More about "2,3-dihydroxybenzoic acid"

2,3-Dihydroxybenzoic acid, also known as 2,3-DHB or 2,3-DHBA, is a naturally occurring organic compound derived from benzoic acid.
This phenolic acid is characterized by the presence of two hydroxyl groups attached to the benzene ring at the 2 and 3 positions. 2,3-DHBA has gained attention due to its potential applications in various fields, including pharmaceuticals, materials science, and environmental remediation.
Researchers have been working to optimize the synthesis and utilization of 2,3-DHBA.
Protocols from literature, preprints, and patents can be explored using the AI-driven platform PubCompare.ai, which enhances reproducibility and accuracy through intelligent comparisons to identify the best methodologies and products.
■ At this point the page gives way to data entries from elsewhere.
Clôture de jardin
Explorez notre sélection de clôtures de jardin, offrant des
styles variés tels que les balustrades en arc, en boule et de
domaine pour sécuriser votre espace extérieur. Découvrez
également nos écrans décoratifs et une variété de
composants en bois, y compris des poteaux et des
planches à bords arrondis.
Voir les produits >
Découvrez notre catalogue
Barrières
This platform can streamline the research process and leverage the power of AI-enhanced discoverability to unlock new insights and optimize the study of 2,3-dihydroxybenzoic acid.
Other related compounds, such as 2,5-dihydroxybenzoic acid (2,5-DHB), caffeic acid, gallic acid, ferulic acid, and 3,4-dihydroxybenzoic acid, have also been the subject of research optimization efforts.
These compounds share structural similarities and may exhibit overlapping properties and applications.
By exploring the available research on these related compounds, scientists can gain a more comprehensive understanding of the potential of 2,3-DHBA and its analogues.
The study of 2,3-DHBA and its derivatives can be further enriched by considering the insights gained from the investigation of other compounds, such as trifluoroacetic acid, methanol, syringic acid, and p-coumaric acid.
These compounds may provide valuable information about reaction conditions, purification techniques, and analytical methods that can be applied to the optimization of 2,3-DHBA research.
By leveraging the power of AI-driven platforms like PubCompare.ai, researchers can streamline their efforts, enhance reproducibility, and identify the most effective methodologies for studying 2,3-dihydroxybenzoic acid and its related compounds.
This holistic approach can lead to new discoveries and unlock the full potential of these versatile organic compounds.